▶ Material for this task
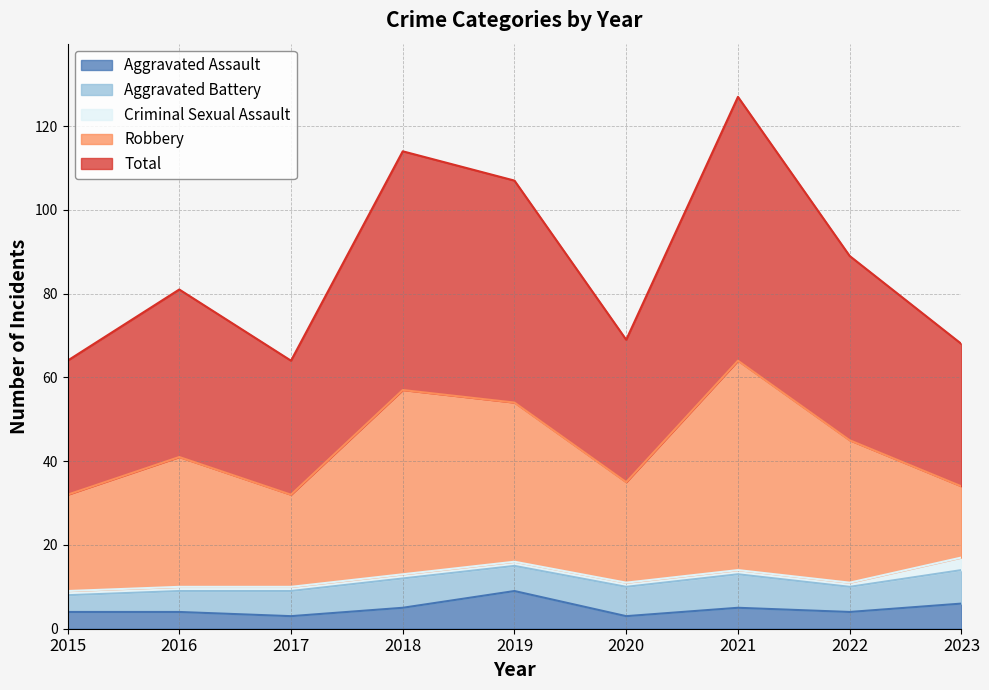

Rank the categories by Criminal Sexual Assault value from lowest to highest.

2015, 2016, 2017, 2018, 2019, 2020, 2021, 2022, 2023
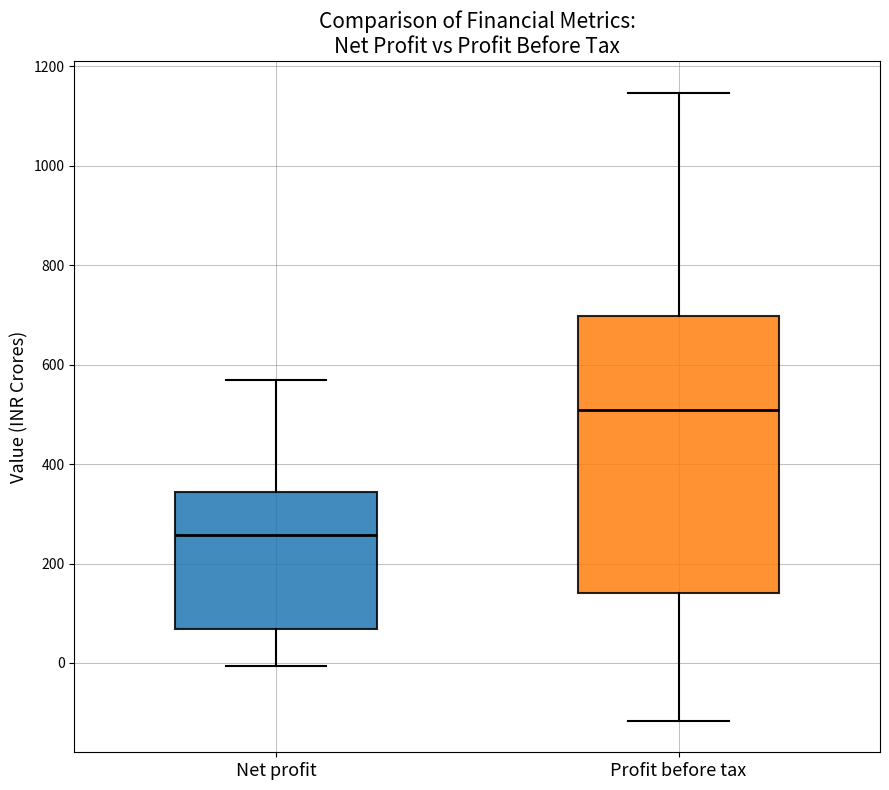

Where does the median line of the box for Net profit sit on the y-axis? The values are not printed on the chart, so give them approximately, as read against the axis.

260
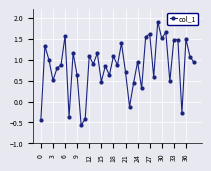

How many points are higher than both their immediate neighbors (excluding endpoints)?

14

▶ Action item
Copy every row above word for word, leaving out the pictures.

▶ Answer below
Rank the categories by Criminal Sexual Assault value from lowest to highest.

2015, 2016, 2017, 2018, 2019, 2020, 2021, 2022, 2023

Where does the median line of the box for Net profit sit on the y-axis? The values are not printed on the chart, so give them approximately, as read against the axis.

260

How many points are higher than both their immediate neighbors (excluding endpoints)?

14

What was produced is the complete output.